Route 53 - I don’t know but someone said I should have this.

* Elastic Load Balancing - For, well, load balancing.

2) SCRIPTS…

* A script that would back up the database once a day and save it to a private S3 Bucket.

* A script that will run once a day that calls an internal API, and POST a query to it.

* A script that runs once every 90 days, to refresh the SSL using ZeroSSL.com

Is there anything that I've missed such as security systems, firewalls, auto scaling and CDNs?

The quotes that I've received arranged from $320 to $64,000. I know I am being abused because of my ignorance. I would never overcharge someone because the customer doesn't know the efforts of the work. I hope someone here can help to understand the efforts needed and can tell me the true cost.

Thank you

Comments
  • 3
    Low end is someone who doesnt value their skills and you shouldn't either.

    Upper end seems the high end of correct. They seem to have the timeline right and estimated 2 months at $200/hr.

    I would scope a contract with deliverables and a time frame. I would say all of that should take less than 2 months if it's just what you describe.

    Cost, 100 to 200 freedom bucks an hour sounds about right for a short gig and a top level resource. Low end is going direct, high end is through a firm assigning a resource.

    Generally the longer the engagement the better the rate. Shorter engagements end up paying a fee assuming a dry spell at the end of it.
  • 1
    Terraform will be your friend
  • 2
    I hope this info might help,

    I'm an AWS Certified Solutions Architect (Associate) and I personally charge about 80-125 an hour depending on how big the project is. If there's less than 160 hours of billable time on a project I would try to aim for 100-125, and if it's over 160 billable hours then I drop the price down to 80.

    I work in AWS everyday and depending on how production ready your code is will determine how quickly you can setup infrastructure in AWS to serve it. Without knowing the finer details of your application code, or database requirements, or networking; it's a little difficult to say exactly how long it would take. Scripts shouldn't be too bad either. About 3-4 weeks would be a fair estimate. Make sure they understand AWS costing.

    I'm working on a large project now to reduce my company's AWS bill. I've managed to save a little over 9k a month. You will want an engineer that can make sure your monthly bill is as low as possible. AWS gets really expensive, fast!
  • 1
    I have some knowledege with aws and most of you the things you mentioned may not even be required.

    Like, you don't need zerossl nowadays cause let's encrypt provides it's own certbot for linux machines.

    If you're going for auto scaling I'd recommend using spot instances (a lot cheaper 70% of on demand).

    Cloudflare(free version) never gave me a problem with cdn, but if you're using s3 buckets then to host images then you can't use cloudfalre with it.
    Your option will be using cloudfront(aws' CDN).
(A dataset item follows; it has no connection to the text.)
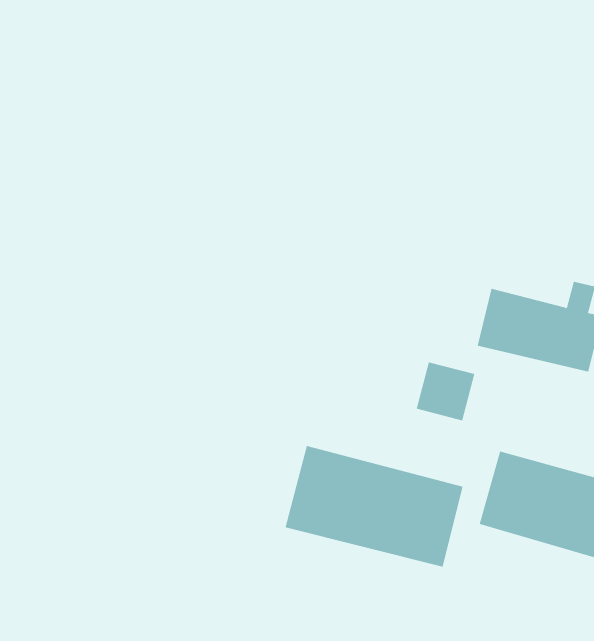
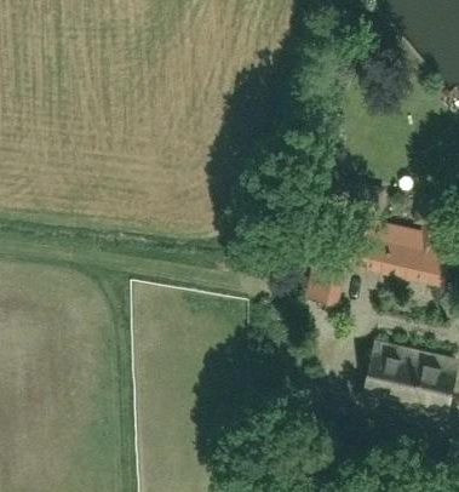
building: [285,445,463,567] -> none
    And yes, in my experience the prices are resonable
  • 0
    Exactly!
    I learnt it hard way when I found out digital ocean takes 5$ while aws gives same instance for 10$~ (after free tier)
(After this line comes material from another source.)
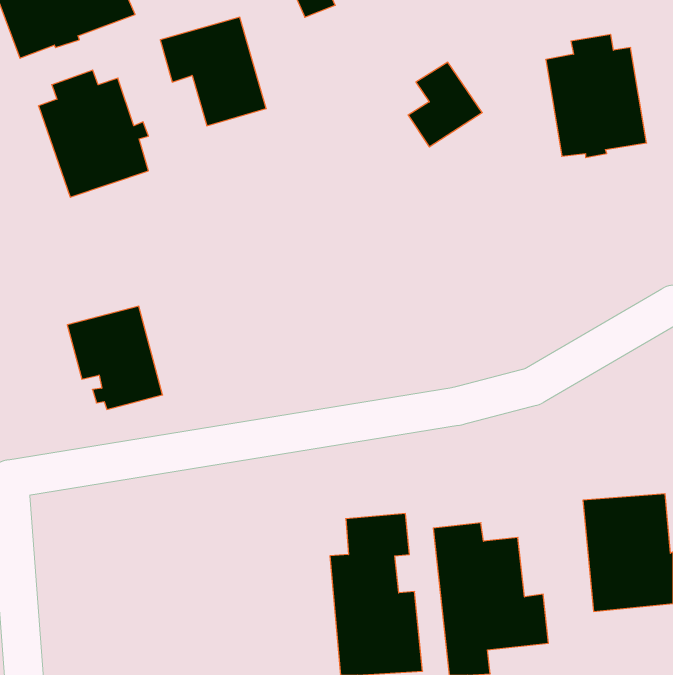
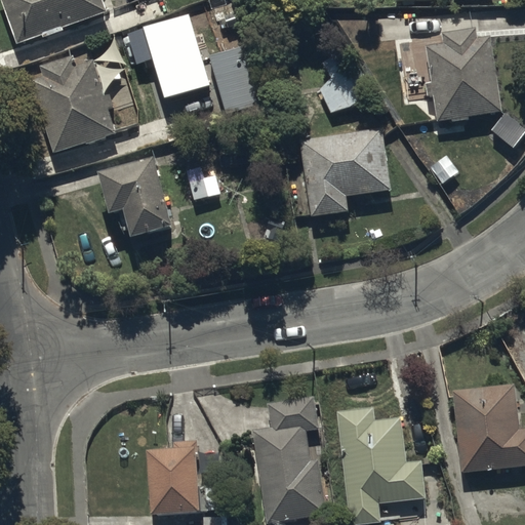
building: none -> [208,42,267,115]
building: none -> [300,130,391,217]
building: [67,306,163,409] -> [102,157,175,237]
building: none -> [148,440,202,515]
    There're new options like t3.nano (2 cores and 0.5 gb ram) but haven't tried it on on-demand yet

    And yea, data transfer rates are bitch.
    Your cost 5 spot instances will be less than the monthly data transfer rates if you're servers hit traffic
  • 1
    @molaram
    In my experience it comes down to the storage strategy and data retention more than anything else. If they don't have true data lake, snapshot+aggregate and a pervasive archival strategy to allow for removal of old data to slower static storage, and have monster clusters where every record since the beginning of time is active indexed state data in second form normalization, AWS will eat their lunch.

    Those same companies tend to do things like run reports from application databases and not segregate read stores from query stores, and think Kafka refers to existentialist literature.